------ GIVEN RECORDS

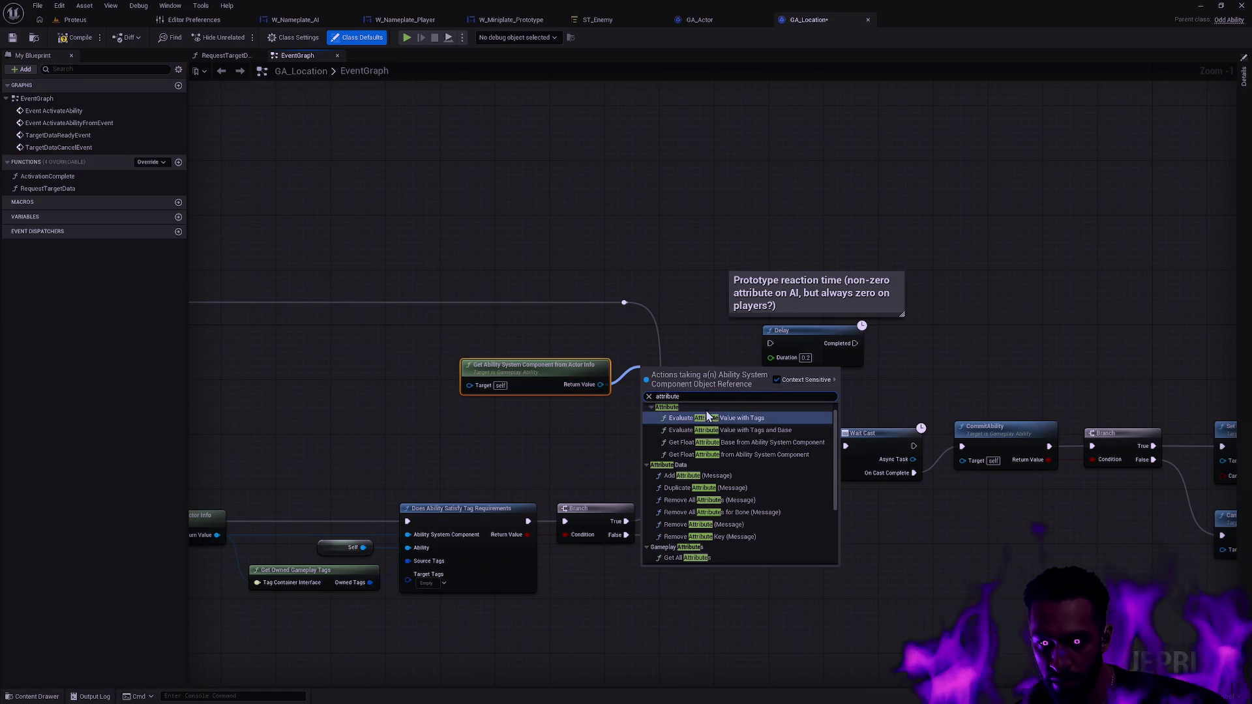
{"action": "left_click", "coordinate": [727, 454]}
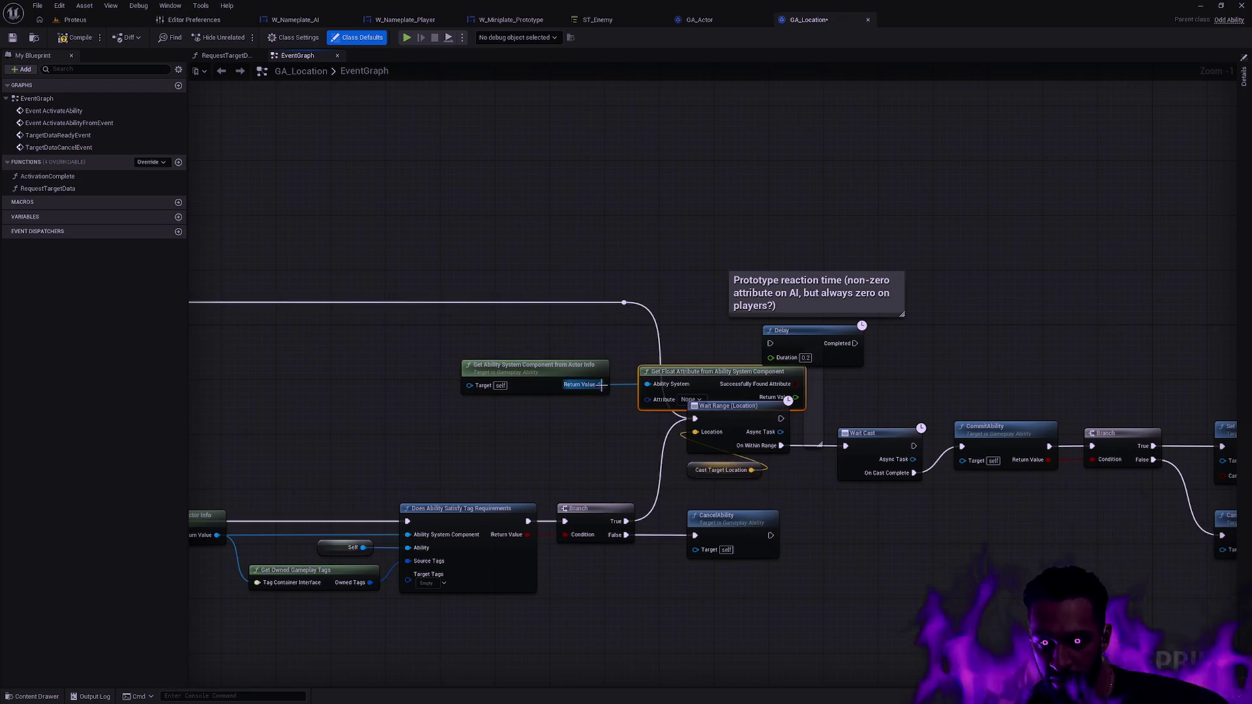
{"action": "mouse_move", "coordinate": [548, 367]}
{"action": "left_mouse_down"}
{"action": "mouse_move", "coordinate": [626, 382]}
{"action": "mouse_move", "coordinate": [480, 333]}
{"action": "left_mouse_up"}
{"action": "mouse_move", "coordinate": [691, 371]}
{"action": "left_mouse_down"}
{"action": "mouse_move", "coordinate": [614, 280]}
{"action": "mouse_move", "coordinate": [610, 227]}
{"action": "left_mouse_up"}
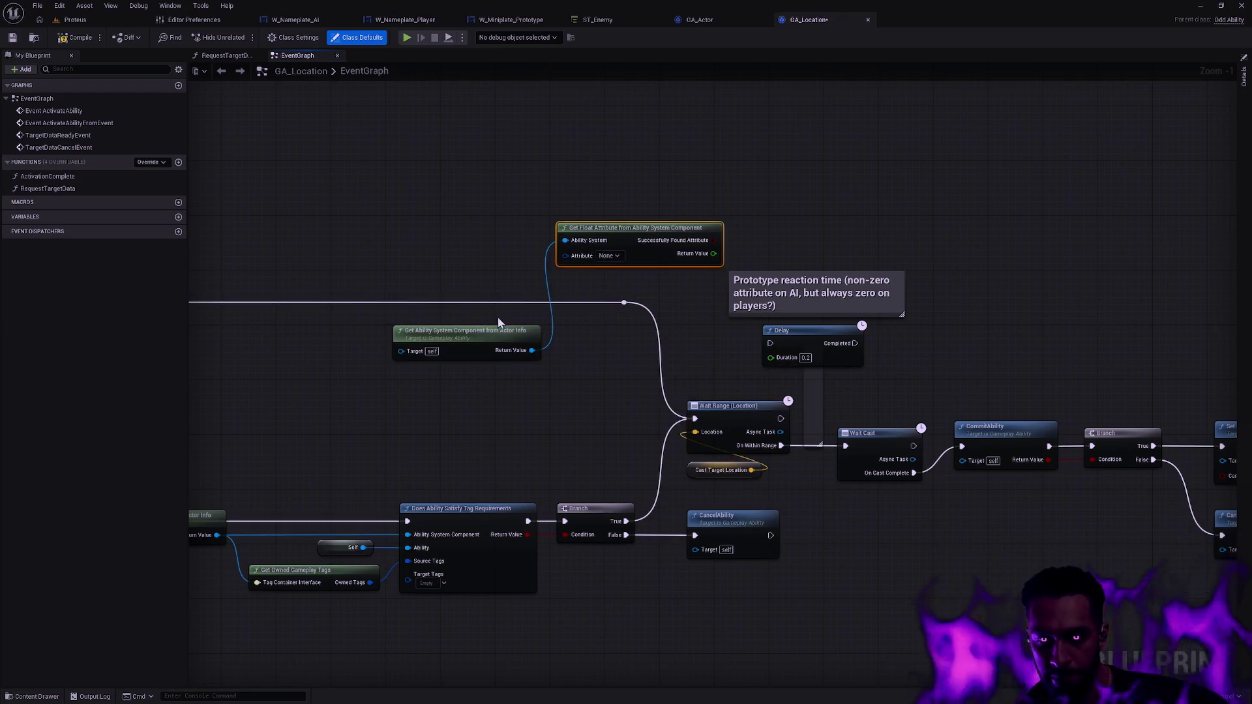
{"action": "left_click_drag", "start_coordinate": [499, 331], "coordinate": [492, 180]}
{"action": "left_click", "coordinate": [610, 256]}
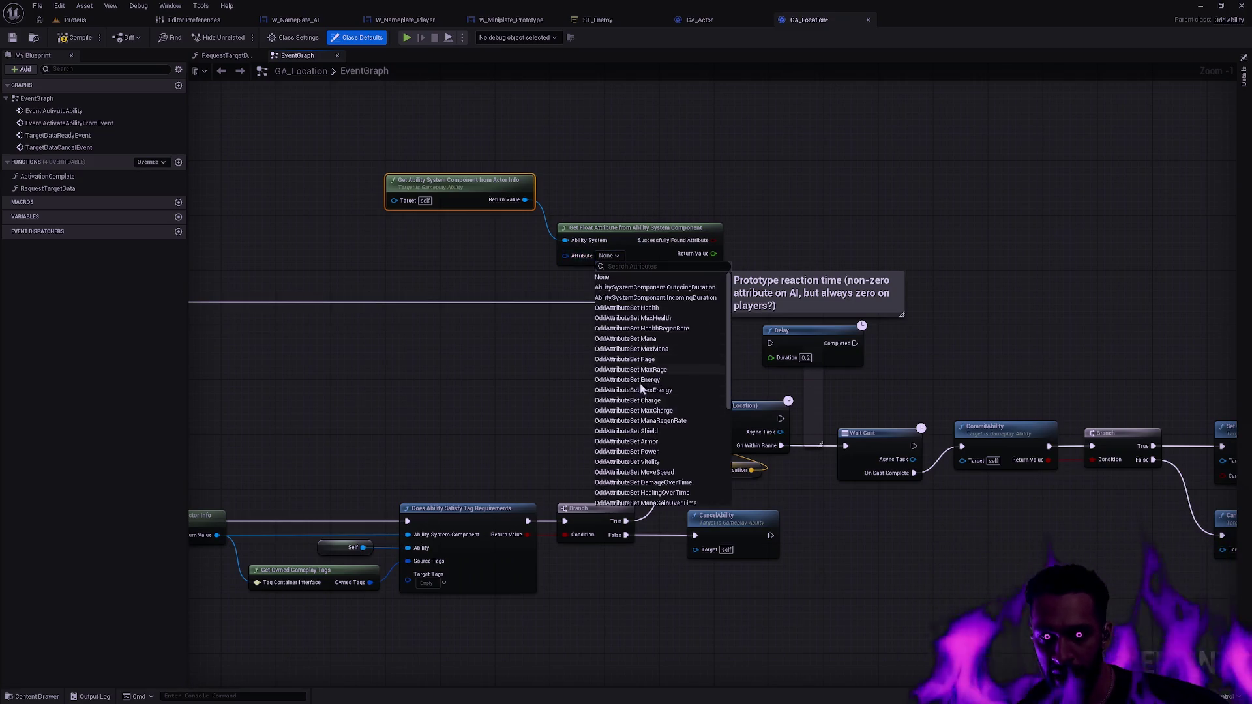
- Wire the Get Float Attribute return value into the Delay's Duration
{"action": "left_click", "coordinate": [511, 268]}
{"action": "mouse_move", "coordinate": [658, 228]}
{"action": "left_mouse_down"}
{"action": "mouse_move", "coordinate": [615, 228]}
{"action": "mouse_move", "coordinate": [737, 343]}
{"action": "mouse_move", "coordinate": [771, 358]}
{"action": "left_mouse_up"}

------------

▶ BRIEF: The entries are to be restated word for word, with pictures omitted.

▶ WRITTEN RESPONSE:
{"action": "left_click", "coordinate": [727, 454]}
{"action": "mouse_move", "coordinate": [548, 367]}
{"action": "left_mouse_down"}
{"action": "mouse_move", "coordinate": [626, 382]}
{"action": "mouse_move", "coordinate": [480, 333]}
{"action": "left_mouse_up"}
{"action": "mouse_move", "coordinate": [691, 371]}
{"action": "left_mouse_down"}
{"action": "mouse_move", "coordinate": [614, 280]}
{"action": "mouse_move", "coordinate": [610, 227]}
{"action": "left_mouse_up"}
{"action": "left_click_drag", "start_coordinate": [499, 331], "coordinate": [492, 180]}
{"action": "left_click", "coordinate": [610, 256]}
- Wire the Get Float Attribute return value into the Delay's Duration
{"action": "left_click", "coordinate": [511, 268]}
{"action": "mouse_move", "coordinate": [658, 228]}
{"action": "left_mouse_down"}
{"action": "mouse_move", "coordinate": [615, 228]}
{"action": "mouse_move", "coordinate": [737, 343]}
{"action": "mouse_move", "coordinate": [771, 358]}
{"action": "left_mouse_up"}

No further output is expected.